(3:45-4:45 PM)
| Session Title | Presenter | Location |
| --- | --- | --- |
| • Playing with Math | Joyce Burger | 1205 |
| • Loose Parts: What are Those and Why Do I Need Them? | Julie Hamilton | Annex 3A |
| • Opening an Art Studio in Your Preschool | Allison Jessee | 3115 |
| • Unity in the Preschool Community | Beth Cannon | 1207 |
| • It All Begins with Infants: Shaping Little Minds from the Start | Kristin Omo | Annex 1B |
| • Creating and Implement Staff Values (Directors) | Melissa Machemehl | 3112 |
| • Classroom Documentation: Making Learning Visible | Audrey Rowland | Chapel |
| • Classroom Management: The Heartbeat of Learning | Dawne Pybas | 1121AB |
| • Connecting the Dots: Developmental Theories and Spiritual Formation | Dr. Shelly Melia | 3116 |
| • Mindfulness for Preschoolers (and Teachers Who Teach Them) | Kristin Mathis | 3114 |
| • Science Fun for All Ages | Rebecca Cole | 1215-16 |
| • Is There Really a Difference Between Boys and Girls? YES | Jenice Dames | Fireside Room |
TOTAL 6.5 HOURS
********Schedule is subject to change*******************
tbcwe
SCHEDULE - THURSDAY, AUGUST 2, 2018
----
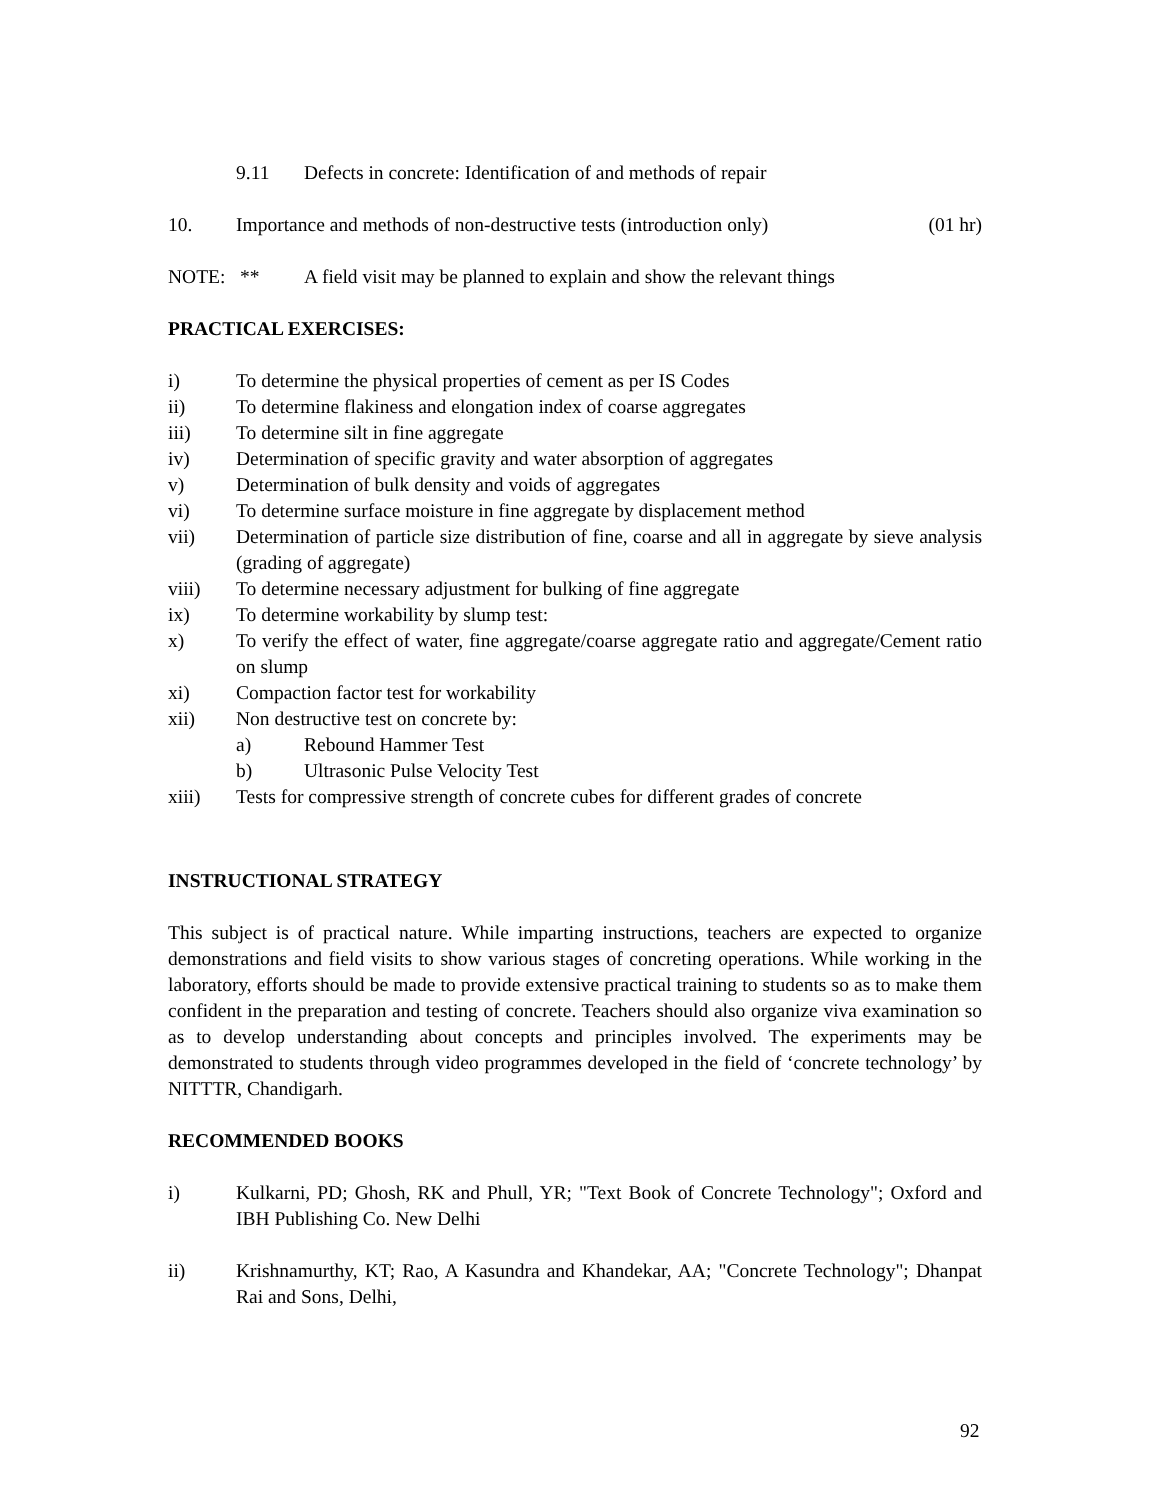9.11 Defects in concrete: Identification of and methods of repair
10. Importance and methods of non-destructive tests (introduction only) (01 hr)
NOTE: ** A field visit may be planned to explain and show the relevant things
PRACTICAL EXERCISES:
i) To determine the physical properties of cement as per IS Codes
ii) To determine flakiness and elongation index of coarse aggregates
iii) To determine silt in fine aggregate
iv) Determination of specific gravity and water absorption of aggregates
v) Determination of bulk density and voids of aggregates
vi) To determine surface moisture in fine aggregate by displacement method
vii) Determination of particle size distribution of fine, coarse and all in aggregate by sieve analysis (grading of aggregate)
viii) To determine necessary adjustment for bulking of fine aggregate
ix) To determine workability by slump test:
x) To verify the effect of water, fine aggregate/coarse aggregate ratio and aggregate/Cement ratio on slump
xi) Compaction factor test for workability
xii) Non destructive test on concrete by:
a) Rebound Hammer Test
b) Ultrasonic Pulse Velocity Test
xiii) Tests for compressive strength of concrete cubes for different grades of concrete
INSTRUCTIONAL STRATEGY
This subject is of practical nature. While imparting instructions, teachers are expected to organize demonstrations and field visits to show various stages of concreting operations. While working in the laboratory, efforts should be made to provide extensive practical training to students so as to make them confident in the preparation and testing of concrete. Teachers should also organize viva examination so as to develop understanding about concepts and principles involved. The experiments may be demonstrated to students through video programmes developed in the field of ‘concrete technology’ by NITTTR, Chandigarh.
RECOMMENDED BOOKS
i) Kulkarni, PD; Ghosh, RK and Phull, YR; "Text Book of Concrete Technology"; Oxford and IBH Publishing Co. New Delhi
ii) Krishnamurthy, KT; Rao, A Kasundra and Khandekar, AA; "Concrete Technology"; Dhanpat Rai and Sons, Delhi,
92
----
Search the material for the word "workability" and copy every matching line.

ix) To determine workability by slump test:
xi) Compaction factor test for workability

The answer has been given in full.